バーボン編とは、一般に60巻から85巻までに収録されているエピソード全体のことを表し、黒の組織の新たな刺客として紹介されたバーボンは誰か?ということがメインの謎になっている。ここのシリーズで、沖矢昴(60巻から)世良真澄(73巻から)安室透(74巻から)という人気キャラクターが大勢登場する。近年コナンを楽しむ上での重要なシリーズと言っても過言ではない。

2. 本題

先に結論から述べさせてもらうと、バーボン編を経て『名探偵コナン』という作品は、良く言えば物語に厚みがついたのだが、その代わりに長期連載の遠因となったと私は考えている。そしてその主な理由は、

結局バーボンが味方だったから

ということに尽きるだろう。

ジンやベルモットなどの組織の純メンバー(スパイではない人)の素性が明かされればコナン側にとって有力な手がかりになりうるが、味方の素性を明かしてもあまり有益情報は得られない可能性が高い。連載期間が長いだけに、バーボン編は組織の重要情報の密度が少なかったという印象がある。
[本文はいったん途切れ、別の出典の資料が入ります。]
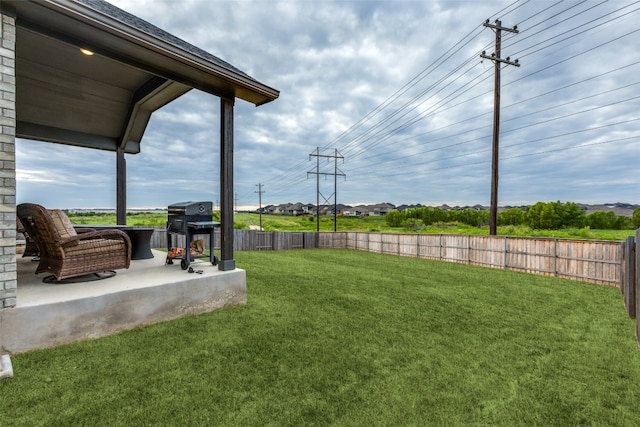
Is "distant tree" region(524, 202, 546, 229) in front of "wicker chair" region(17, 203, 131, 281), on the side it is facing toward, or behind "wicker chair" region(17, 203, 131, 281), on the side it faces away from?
in front

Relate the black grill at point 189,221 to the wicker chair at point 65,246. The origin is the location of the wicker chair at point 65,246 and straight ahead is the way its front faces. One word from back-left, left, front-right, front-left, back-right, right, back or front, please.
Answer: front-right

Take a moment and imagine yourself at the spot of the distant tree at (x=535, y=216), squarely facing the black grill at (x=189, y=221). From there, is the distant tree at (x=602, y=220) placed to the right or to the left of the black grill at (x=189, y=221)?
left

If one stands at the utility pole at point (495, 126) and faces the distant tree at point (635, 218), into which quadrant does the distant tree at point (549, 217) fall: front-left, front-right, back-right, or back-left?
front-left

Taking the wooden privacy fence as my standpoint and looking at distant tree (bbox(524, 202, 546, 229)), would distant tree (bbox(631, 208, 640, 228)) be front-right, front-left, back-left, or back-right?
front-right

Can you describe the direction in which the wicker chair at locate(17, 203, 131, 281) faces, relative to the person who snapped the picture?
facing away from the viewer and to the right of the viewer
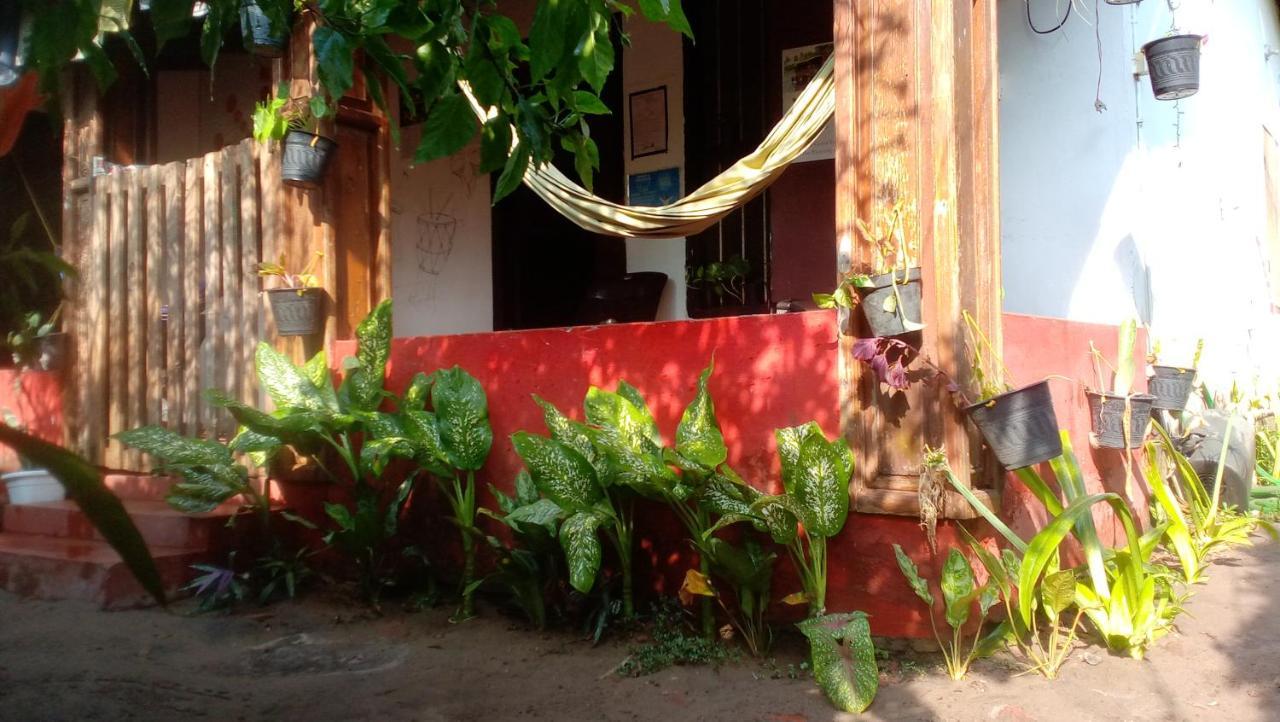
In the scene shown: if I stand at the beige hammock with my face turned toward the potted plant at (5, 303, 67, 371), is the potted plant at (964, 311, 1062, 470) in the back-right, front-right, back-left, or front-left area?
back-left

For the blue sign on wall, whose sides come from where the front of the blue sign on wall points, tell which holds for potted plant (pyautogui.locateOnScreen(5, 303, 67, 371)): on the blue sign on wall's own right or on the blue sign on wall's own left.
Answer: on the blue sign on wall's own right

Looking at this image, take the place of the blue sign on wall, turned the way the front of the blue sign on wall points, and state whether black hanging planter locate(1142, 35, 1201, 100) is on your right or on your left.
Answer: on your left

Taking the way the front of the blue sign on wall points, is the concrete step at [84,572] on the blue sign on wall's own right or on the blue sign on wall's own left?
on the blue sign on wall's own right

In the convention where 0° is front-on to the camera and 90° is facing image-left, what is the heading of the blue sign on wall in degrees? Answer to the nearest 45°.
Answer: approximately 0°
また、比較的自由に行動が取れるという点で、安室透は同じ立場の水無玲奈の完全上位互換のキャラであり、その役目を完全に食ってしまうという可哀想な事態を生むことにもなっている。(水無さんは純黒の悪夢では肩を打たれただけ。。。)

その上、ハイスペックイケメンという掘り下げたくなるようなキャラの良さ。ここに赤井秀一の復活というコナンサイドの味方を大幅に強化するという結果になったのがバーボン編の結論だ。その後の布石のためか、80巻で羽田秀吉、83巻ではメアリー世良を出し、赤井ファミリーの掘り下げの下準備も施されていた。

このようなコナンサイドの強化の背景にあるのは、映画を毎年公開しなければいけないことにあると思っている。要は、こだま監督降板後の暗黒期の際に既にマンネリ化を指摘する声もあったため、新たな雰囲気の作品を公開し続けるために掘り下げたくなるキャラを大量投入したということである。

そして毎年の映画のネタを用意したということを仮定すると、バーボン編は長期連載を本格的にしようという意思の表れとも解釈でき、引いては安室透を敵として登場させなかった本当の理由なのではないかと考えている。

(作者的には書いているうちにかっこいいと思ったから。確かにかっこいいですが笑)

私はどちらかと言えばコナンの最終回を早く知りたいと思う派なので、キール編の後にいきなりラム編、そして最終章という流れが私の理想だった。そうすればちょうど今くらいに終わっていたかもしれない。(キリよく100巻で完結とか)

バーボン編をやるにしてももっと短くて良かったし、どうせやるなら悪役として登場させて欲しかった。強い味方は赤井さん、情報源は水無玲奈。当然これが現実の話なら味方が多い方が良いのだが、漫画を見ている身としてはキャラは一人で十分である。

3. 結論

色々と時には批判的な内容を述べたこともあったが、それはあくまで結末を知りたいという立場から見た時のバーボン編の意義に対する意見であり、文中でも述べた通り間違いなく現代のコナン人気を作った大切な時期である。私自身も小学生の頃にミステリートレインをリアタイしている根っからのバーボン世代であり、このシリーズに対する思い入れは強いことは忘れないでほしい。